ACERCA DE UM DRAMA PEQUENO-BURGUÊS >> Whisner Fraga

Então a família do colega de classe de nossa filha se prepara para a comemoração de três anos de seu rebento, ansiosa como todos podem imaginar. E convida todos os pais de todas as crianças da sala de Helena. Assim que recebo a convocação, começo a suar frio, já imaginando como enfrentar a fatídica noite em que terei de sorrir para todos, em que terei de ser sociável, em que terei de ouvir trivialidades de desconhecidos, em que terei de fingir preocupação com as acrobacias dos filhos alheios, mas a vida é assim mesmo, cheia de sacrifícios e o que a gente não faz pelas crianças, não é mesmo?

Então sacrificamos nossa noite de sábado, para a alegria de Helena. As festas infantis continuam as mesmas: há sempre o pentelho que é o mentor das maiores barbáries, o líder que contagia e leva os demais enfants terribles a fazerem o que normalmente não fariam se estivessem sozinhas. Alguns especialistas chamam isso de “efeito manada”. Há as mães desesperadas com possíveis tombos, hematomas, cortes e demais traumas, sempre presentes em locais em que se reúnem mais de dois fedelhos.

Ocupamos uma mesa, o que é um abuso, considerando a razão cadeiras versus convidados. Assim, é de se esperar que algum casal compartilhe, sem cerimônia, aquele cantinho de sala que escolhemos com tanto apuro, para ficar, justamente, longe de qualquer ameaça de contato. Vamos lá. Aí o assunto versa sobre o tempo, sobre o desenvolvimento escolar de nossa prole, sobre os avanços cognitivos da molecada, sobre os materiais didáticos que a escola disponibiliza e outras trivialidades. O problema são as trivialidades. Porque é justamente quando chega neste tópico que alguém resolve falar bem de algum político de direita, o que é muito comum no estado de São Paulo. Assim, sem mais nem menos, como se a famigerada classe média tivesse a obrigação de se unir em torno de um ideal conservador e ultrapassado.

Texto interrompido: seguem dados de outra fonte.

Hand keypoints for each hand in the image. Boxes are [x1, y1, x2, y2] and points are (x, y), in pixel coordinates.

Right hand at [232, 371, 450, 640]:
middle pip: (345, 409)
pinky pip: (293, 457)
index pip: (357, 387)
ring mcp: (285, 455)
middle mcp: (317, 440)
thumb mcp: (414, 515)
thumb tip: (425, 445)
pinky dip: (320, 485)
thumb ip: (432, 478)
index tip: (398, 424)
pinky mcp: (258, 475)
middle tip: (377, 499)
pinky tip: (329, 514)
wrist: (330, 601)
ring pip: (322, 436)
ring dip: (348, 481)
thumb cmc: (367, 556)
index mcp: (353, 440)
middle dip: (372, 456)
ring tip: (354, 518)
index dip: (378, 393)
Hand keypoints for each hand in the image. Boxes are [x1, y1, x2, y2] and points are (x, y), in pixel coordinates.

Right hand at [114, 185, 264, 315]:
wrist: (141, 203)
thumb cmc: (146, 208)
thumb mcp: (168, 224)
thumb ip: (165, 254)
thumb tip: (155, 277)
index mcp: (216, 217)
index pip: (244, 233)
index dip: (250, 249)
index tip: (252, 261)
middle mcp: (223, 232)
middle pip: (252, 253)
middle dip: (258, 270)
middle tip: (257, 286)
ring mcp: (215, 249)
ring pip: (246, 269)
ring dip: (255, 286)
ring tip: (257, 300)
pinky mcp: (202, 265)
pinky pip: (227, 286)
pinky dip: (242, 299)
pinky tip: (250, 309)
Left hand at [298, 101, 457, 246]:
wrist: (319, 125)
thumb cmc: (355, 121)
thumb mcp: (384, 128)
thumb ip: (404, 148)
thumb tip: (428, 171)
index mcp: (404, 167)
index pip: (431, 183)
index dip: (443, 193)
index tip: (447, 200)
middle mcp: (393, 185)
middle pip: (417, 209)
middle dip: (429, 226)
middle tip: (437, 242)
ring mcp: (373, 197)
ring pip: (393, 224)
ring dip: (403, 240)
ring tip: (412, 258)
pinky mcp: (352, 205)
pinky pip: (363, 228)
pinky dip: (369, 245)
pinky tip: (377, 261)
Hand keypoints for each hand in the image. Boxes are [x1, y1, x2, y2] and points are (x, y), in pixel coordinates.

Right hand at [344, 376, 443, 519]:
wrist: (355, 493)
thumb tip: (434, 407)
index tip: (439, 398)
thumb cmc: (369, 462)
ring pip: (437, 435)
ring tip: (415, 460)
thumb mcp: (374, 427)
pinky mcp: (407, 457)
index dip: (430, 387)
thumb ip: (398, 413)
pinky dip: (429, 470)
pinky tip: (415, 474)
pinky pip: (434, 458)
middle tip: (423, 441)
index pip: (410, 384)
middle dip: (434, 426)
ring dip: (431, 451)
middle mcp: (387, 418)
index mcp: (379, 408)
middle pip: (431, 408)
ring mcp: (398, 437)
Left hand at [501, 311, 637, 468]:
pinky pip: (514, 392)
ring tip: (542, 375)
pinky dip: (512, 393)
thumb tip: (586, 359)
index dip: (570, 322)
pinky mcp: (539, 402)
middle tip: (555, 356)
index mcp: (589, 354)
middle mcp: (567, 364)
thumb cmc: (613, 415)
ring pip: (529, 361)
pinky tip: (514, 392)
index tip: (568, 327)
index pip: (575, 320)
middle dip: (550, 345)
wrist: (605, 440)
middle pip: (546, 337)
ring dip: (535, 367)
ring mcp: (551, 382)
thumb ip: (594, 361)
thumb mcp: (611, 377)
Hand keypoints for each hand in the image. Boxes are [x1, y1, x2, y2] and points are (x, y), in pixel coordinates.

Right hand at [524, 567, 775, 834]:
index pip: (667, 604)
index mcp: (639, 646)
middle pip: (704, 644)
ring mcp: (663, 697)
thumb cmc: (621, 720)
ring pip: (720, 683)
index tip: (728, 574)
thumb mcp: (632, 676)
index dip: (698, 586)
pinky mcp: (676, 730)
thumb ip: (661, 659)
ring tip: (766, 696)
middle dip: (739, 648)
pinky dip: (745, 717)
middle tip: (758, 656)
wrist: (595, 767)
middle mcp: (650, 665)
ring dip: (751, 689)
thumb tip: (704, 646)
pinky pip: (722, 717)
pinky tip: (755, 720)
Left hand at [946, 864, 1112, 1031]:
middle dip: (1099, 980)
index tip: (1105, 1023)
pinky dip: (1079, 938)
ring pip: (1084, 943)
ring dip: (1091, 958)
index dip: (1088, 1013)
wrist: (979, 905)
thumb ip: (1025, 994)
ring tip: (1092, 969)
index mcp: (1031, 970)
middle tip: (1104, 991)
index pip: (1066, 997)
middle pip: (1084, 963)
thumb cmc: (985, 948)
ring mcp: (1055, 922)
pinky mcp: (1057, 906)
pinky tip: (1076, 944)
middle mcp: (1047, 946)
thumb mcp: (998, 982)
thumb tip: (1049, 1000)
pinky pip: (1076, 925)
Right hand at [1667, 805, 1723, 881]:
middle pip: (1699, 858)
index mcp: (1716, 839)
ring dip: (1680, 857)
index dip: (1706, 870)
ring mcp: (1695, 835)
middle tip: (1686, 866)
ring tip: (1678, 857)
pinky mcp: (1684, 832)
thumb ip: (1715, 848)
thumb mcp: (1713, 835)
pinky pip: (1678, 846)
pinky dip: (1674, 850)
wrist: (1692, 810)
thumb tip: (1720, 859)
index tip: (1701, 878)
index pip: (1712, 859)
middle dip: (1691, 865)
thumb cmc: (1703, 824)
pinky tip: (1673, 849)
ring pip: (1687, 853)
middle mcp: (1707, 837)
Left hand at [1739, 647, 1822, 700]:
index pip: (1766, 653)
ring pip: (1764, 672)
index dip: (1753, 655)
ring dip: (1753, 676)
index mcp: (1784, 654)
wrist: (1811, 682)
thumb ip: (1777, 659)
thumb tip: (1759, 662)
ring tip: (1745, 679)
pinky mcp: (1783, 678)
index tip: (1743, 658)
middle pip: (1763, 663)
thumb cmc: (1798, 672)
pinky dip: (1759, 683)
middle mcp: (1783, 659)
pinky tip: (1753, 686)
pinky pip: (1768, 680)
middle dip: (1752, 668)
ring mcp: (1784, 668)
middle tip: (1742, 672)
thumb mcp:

Nesta hora é importante respirar fundo. Penso em colocar os fones de ouvido, mas Ana não deixa. Então foco na cerveja, que inclusive havia parado de tomar, mas a pressão é tamanha que não resisto. Na mesa em frente, um casal estranho me encara. Ele, um moleque de dezoito ou vinte anos. Ela, uma balzaquiana, na melhor das hipóteses. Limpo a boca: pode ser que tenha esquecido um pouco de espuma de colgate nos cantos e por isso me olham. Continuam. Começo a ficar constrangido, mas, de repente, decido que olhar não arranca pedaço. E sigo em frente o meu flerte com a Itaipava.

Peço mais uma latinha. Resolvo rascunhar o que acontece à minha volta, pensando em guardar um bom material para duas ou três crônicas, para quando estiver sem assunto. Por falar em temas, recebi duas mensagens de leitores, acusando meus textos de inúteis. Ora, sempre acreditei e defendi que a literatura não deve ter utilidade nenhuma. Talvez o calor das eleições que se aproximam faça com que os cidadãos vejam denúncia, oportunidade, picuinha e indício em tudo o que miram. Pode ser que tenham razão. Quem sabe eu escreva, algum dia, algo útil? Por exemplo, qualquer coisa sobre política?